**Kutipan Teks:**

DIDUGA melakukan penyalahgunaan Bahan Bakar Minyak
(BBM) bersubsidi, Pengelola Stasiun Pengisian Bahan Bakar Umum (SPBU)
24.307.160 diadukan ke Markas Besar Polisi Republik Indonesia (Mabes Polri)
oleh Lembaga Swadaya Masyarakat Gerakan Anti Korupsi Indonesia (LSM GAKI).
Melalui
surat pengaduan No.104/GAKI/P/SS/IV/2014 disebutkan, SPBU 24.307.160 milik
pengusaha dari Jambi bernama Joni, namun sebagai pengelola di lokasi adalah
Robi. SPBU yang berlokasi di Kecamatan Sungai Lilin, Desa Sukamaju, Kabupaten
Musi Banyuasin, itu diduga telah menyalahi ijin operasionalnya. Berdasarkan
undang-undang migas, BBM bersubsidi hanya diperuntukkan bagi masyarakat yang
kurang mampu atau ekonomi lemah, bukan untuk diperjualbelikan kepada industri.

**Data yang Disediakan:**
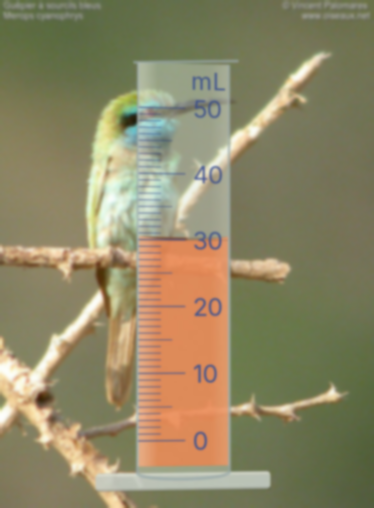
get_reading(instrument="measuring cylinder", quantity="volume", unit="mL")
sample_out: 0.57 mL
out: 30 mL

**Soal untuk Dijawab:**
1. Menurut kutipan tentang pengaduan SPBU, siapa yang bertindak sebagai pengelola SPBU 24.307.160 di lokasi?
2. Tirukan dengan tepat bagian kutipan tentang pengaduan SPBU dari "oleh Lembaga Swadaya" sampai "diperjualbelikan kepada industri.".

**Jawaban Anda:**
1. Pengelola SPBU 24.307.160 di lokasi adalah Robi.

2.
oleh Lembaga Swadaya Masyarakat Gerakan Anti Korupsi Indonesia (LSM GAKI).
Melalui
surat pengaduan No.104/GAKI/P/SS/IV/2014 disebutkan, SPBU 24.307.160 milik
pengusaha dari Jambi bernama Joni, namun sebagai pengelola di lokasi adalah
Robi. SPBU yang berlokasi di Kecamatan Sungai Lilin, Desa Sukamaju, Kabupaten
Musi Banyuasin, itu diduga telah menyalahi ijin operasionalnya. Berdasarkan
undang-undang migas, BBM bersubsidi hanya diperuntukkan bagi masyarakat yang
kurang mampu atau ekonomi lemah, bukan untuk diperjualbelikan kepada industri.